**Vorliegender Text:**
Warum ist Triathlon plötzlich so beliebt?
© Birgit Kliemke
Triathlon boomt. Warum der Dreiklang aus Laufen, Radfahren und Schwimmen so den Nerv trifft, erklärt der Triathlon-Experte Sebastian Zeller.

BRIGITTE: Wie kommt es, dass Triathlon gerade so beliebt ist?

Sebastian Zeller: Der Trend hängt mit der Individualisierung in unserer Gesellschaft zusammen. Man ist im Triathlon nicht auf feste Trainingszeiten angewiesen, wie man sie aus Mannschaftssportarten kennt, das klappt in vielen Jobs und bei der zunehmenden Arbeitsverdichtung heute oft nicht mehr. In unserer schnelllebigen Gesellschaft suchen viele Menschen außerdem nach einem Ausgleich zum Alltag, sie wollen ihre Grenzen ausloten und etwas für ihre Gesundheit tun. Triathlon ist ein perfektes Ganzkörpertraining, es kräftigt das Herz-Kreislauf-System, kurbelt den Stoffwechsel an und baut Stress ab.

Reicht es nicht, wenn ich nur laufe?

**Datenauszug:**
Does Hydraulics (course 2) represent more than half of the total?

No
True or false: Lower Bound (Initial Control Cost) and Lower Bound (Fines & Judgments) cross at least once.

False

**Aufgabe 1:**
Schreiben Sie aus dem Text über Triathlon den Abschnitt ab, der bei „Warum ist Triathlon“ anfängt und bei „so beliebt ist?“ aufhört.
**Aufgabe 2:**
Führen Sie den Text über Triathlon nach seinem letzten Satz weiter.
Die Daten stehen in keinem Zusammenhang mit dem Text über Triathlon.

**Ergebnis 1:**
Warum ist Triathlon plötzlich so beliebt?
© Birgit Kliemke
Triathlon boomt. Warum der Dreiklang aus Laufen, Radfahren und Schwimmen so den Nerv trifft, erklärt der Triathlon-Experte Sebastian Zeller.

BRIGITTE: Wie kommt es, dass Triathlon gerade so beliebt ist?

**Ergebnis 2:**
Beim Laufen trainiert man vor allem die untere Körperhälfte, die Belastung für die passiven Strukturen wie Sehnen, Bänder und Gelenke ist groß. Das schränkt die Trainingsumfänge ein. Triathleten können aufgrund der Abwechslung in den drei Disziplinen immer und vor allem länger trainieren, so kann auch mal eine Laufverletzung durch Radfahren oder Schwimmen kompensiert werden.

Triathleten haben ja den Ruf, verrückt und masochistisch zu sein: Einzelkämpfer mit Hang zur Sportsucht...

Es gibt Triathleten, die sogar bei Wind,Regen und Schmerzen verbissen trainieren. Nicht wenige übertreiben es und vernachlässigen andere Bereiche des Lebens. Die meisten Sportler, die ich kenne, motiviert aber der Spaß am Sport. Sie trainieren gern in der Natur und mit Gleichgesinnten zusammen. Eine Studie hat gezeigt, dass der typische Triathlet zwischen 30 und 50 Jahre alt ist, männlich, Akademiker und gut verdienend. Aber die Frauen sind auf dem Vormarsch, das sieht man in den Vereinen.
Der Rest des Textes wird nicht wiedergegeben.